Topics and Submissions


SANCL Background
 
More and more research in NLP is focusing on non-canonical data, creating the need for more accurate and more robust methods for POS assignment and syntactic parsing, since those processing steps are part of most NLP pipelines, be it in the area of machine translation, sentiment analysis or information extraction. Most applications would benefit from having access to higher quality syntactic representations. However, often it is not clear what a good representation should look like, or even what the appropriate unit of analysis should be. The nature of the application to some extent determines the syntactic analysis, e.g. those interested in second language acquisition may require a syntactic analysis of an L2 utterance which is qualitatively different to an analysis in which a grammatical error can simply be ignored.
 
Non-canonical Language
 
Our working definition of "non-canonical" is any type of language that falls under one of the following overlapping categories:
  1. Transcribed spoken language (from spontaneous conversation to scripted speeches)
  2. Learner language (in all forms including essays, answers to language exercises, transcribed dialogue)
  3. The language of social media (blogs and blog comments, forum posts, microblogs, consumer reviews)
  4. Computer-mediated communication in general (email, sms, chat)
  5. All forms of microtext including microblogs, sms and notes (e.g. clinical notes)
  6. Historical texts

Topics

 Papers submitted to the workshop should address the following topics:

- What is the best strategy for parsing non-canonical language?

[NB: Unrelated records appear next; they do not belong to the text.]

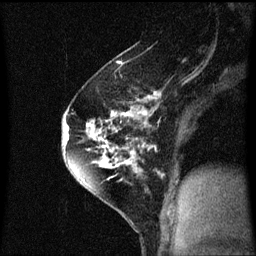
Breast MRI (dynamic contrast-enhanced), one sagittal slice; position 38 of 60 along the scan axis; dynamic contrast-enhanced series, image 2 of 3 at this slice position (ordered by acquisition); 1.5 T; TE 4.2 ms, TR 8.4 ms; 2 mm slice thickness; 256 × 256 image matrix, field of view 200 × 200 mm. Female patient, age 60 years.
Annotated regions visible in this slice (semi-automatic segmentation, software-assisted and operator-edited):
- analysis volume of interest (the breast-tissue region the enhancement analysis was run in; not a lesion): bounding box (x1, y1, x2, y2) in pixels: (64, 70, 147, 195)
- tumour enhancement mask (voxels above the 70 % enhancement threshold inside the analysis volume of interest): (64, 98, 147, 187)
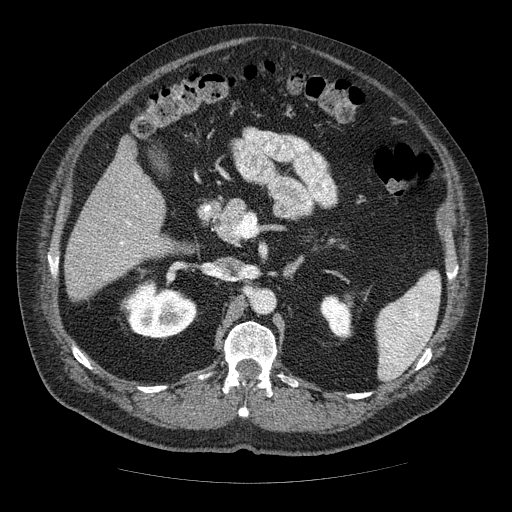
Contrast-enhanced abdominal CT (liver protocol), one axial slice. Position 22 of 85 along the scan axis. Reconstruction kernel STANDARD. Soft-tissue window (W 400 / L 40 HU). 512 × 512 image matrix, field of view 420 × 420 mm. From the clinical record (not read from this slice): diagnosis: hepatocellular carcinoma (patient treated with transarterial chemoembolisation; whether this scan precedes or follows treatment is not stated here); TNM stage (as recorded): Stage-IIIA; Child-Pugh class: A; tumour nodularity: multinodular; tumour size: 7 cm.
Outlined on this slice (semi-automatically segmented with operator editing):
- liver parenchyma outside the tumour (the mass and vessels are separate outlines, so this box may not span the whole liver): bounding box (x1, y1, x2, y2) in pixels: (64, 138, 170, 300)
- portal vein: (120, 195, 139, 257)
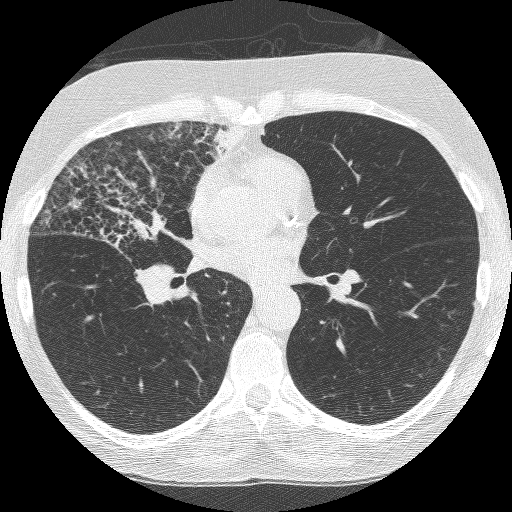
Axial slice from a low-dose chest CT screening exam; third annual screen; lung window (W 1500 / L -600 HU); lung (sharp) reconstruction kernel (BONE); slice 133 of 253 in the series. Female, age 64 years at enrolment. Former smoker at enrolment.
• Lesion marked by an expert reader, bounding box [x1, y1, x2, y2] px = [56, 162, 200, 308].
• Reader record for this screening exam (exam-level; its link to the box is not recorded): non-calcified nodule or mass ≥4 mm, right upper lobe, 49 × 43 mm, spiculated (stellate) margins, soft tissue attenuation, pre-existing on the prior screen: yes; interval growth: yes.
• Lung cancer was diagnosed 7 days after this screen: adenocarcinoma, NOS, right upper lobe, right middle lobe, right hilum, stage IV (AJCC 6th edition), 85 mm at pathology.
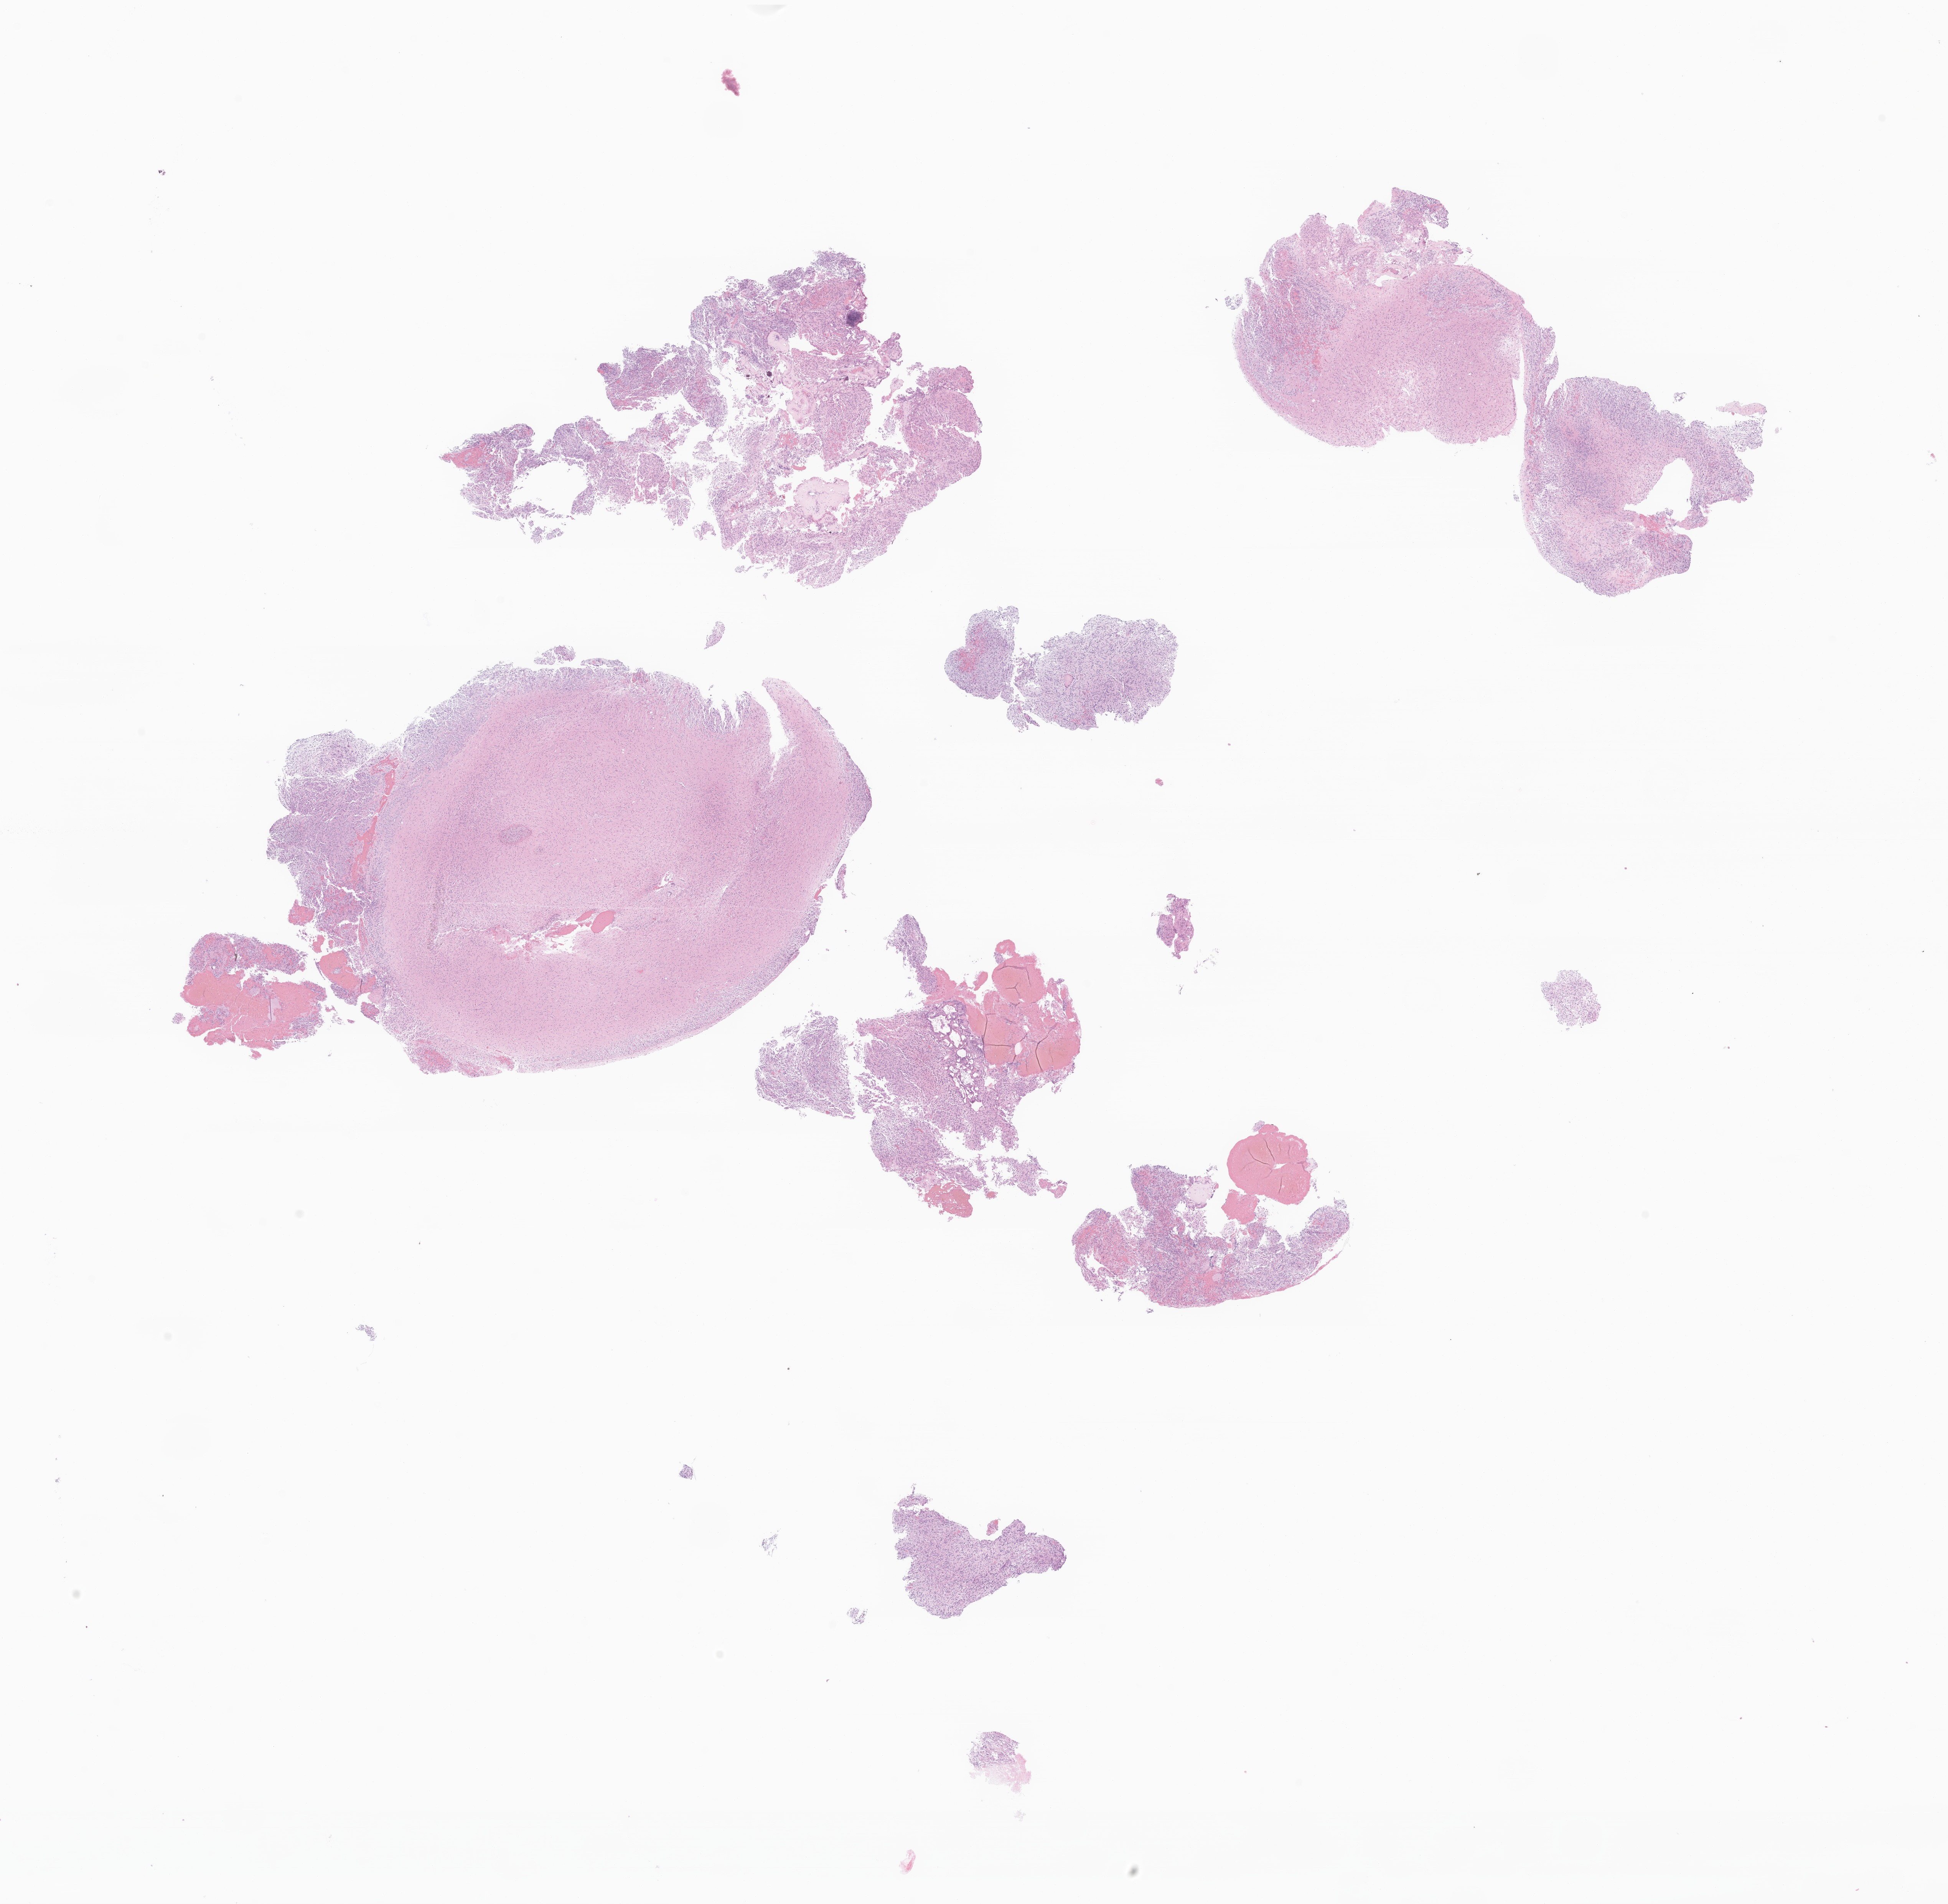
Whole-slide image, hematoxylin and eosin (H&E) stain of tumor tissue from the pineal gland, low-resolution overview of the scanned area, about 21.4 x 20.9 mm, formalin-fixed, paraffin-embedded (FFPE) tissue. Female patient, age 132 months (11 years).
Diagnosis: Neoplasm, malignant.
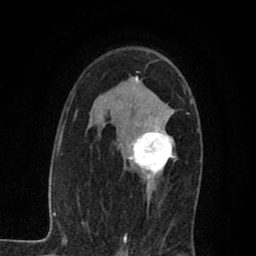
Breast MRI (dynamic contrast-enhanced), one axial slice; position 46 of 80 along the scan axis; cropped to one breast; dynamic contrast-enhanced series, time point 2 of 7 at this slice position (early post-contrast); 1.5 T; TE 2.7 ms, TR 6.8 ms; 2 mm slice thickness; 256 × 256 image matrix, field of view 145 × 145 mm. Female patient.
Structures marked on this image (semi-automatically segmented with operator editing):
- enhancing-tissue mask used for the functional tumour volume (all voxels passing the contrast-enhancement thresholds inside the analysis volume; usually the tumour): bounding box [x1, y1, x2, y2] px = [124, 109, 177, 190]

Should we make conventional tools more robust? Should we explore semi-supervised domain adaptation techniques? Should we develop individual tools for each non-canonical type?
- Can insights gained from parsing one type of non-canonical text help in parsing another?
- What are the challenges of handling the often heterogeneous nature of the data (e.g. code-switching)?
- What role does pre-processing play in the parsing of non-canonical data?
- To what extent is it necessary or desirable to perform full parsing for some kinds of non-canonical text?
- From a theoretical perspective, what are the appropriate analyses for non-canonical structures?
- How should new linguistic forms emerging from social media be analysed, e.g. the use of hashtags in Twitter?
- What is the optimal unit of analysis?
- For non-sentential units (frequent in spoken language) and especially for elliptical utterances: what kind of information is necessary for a
meaningful analysis? Depending on the application, categories like "NP" or "PP" might not sufficient.
- Can we use annotation schemes/tag sets developed for standard written text? Adapt existing schemes? Or start from scratch?
 
The SANCL workshop welcomes both theoretical and practical contributions for any grammatical framework, any parsing approach and any language.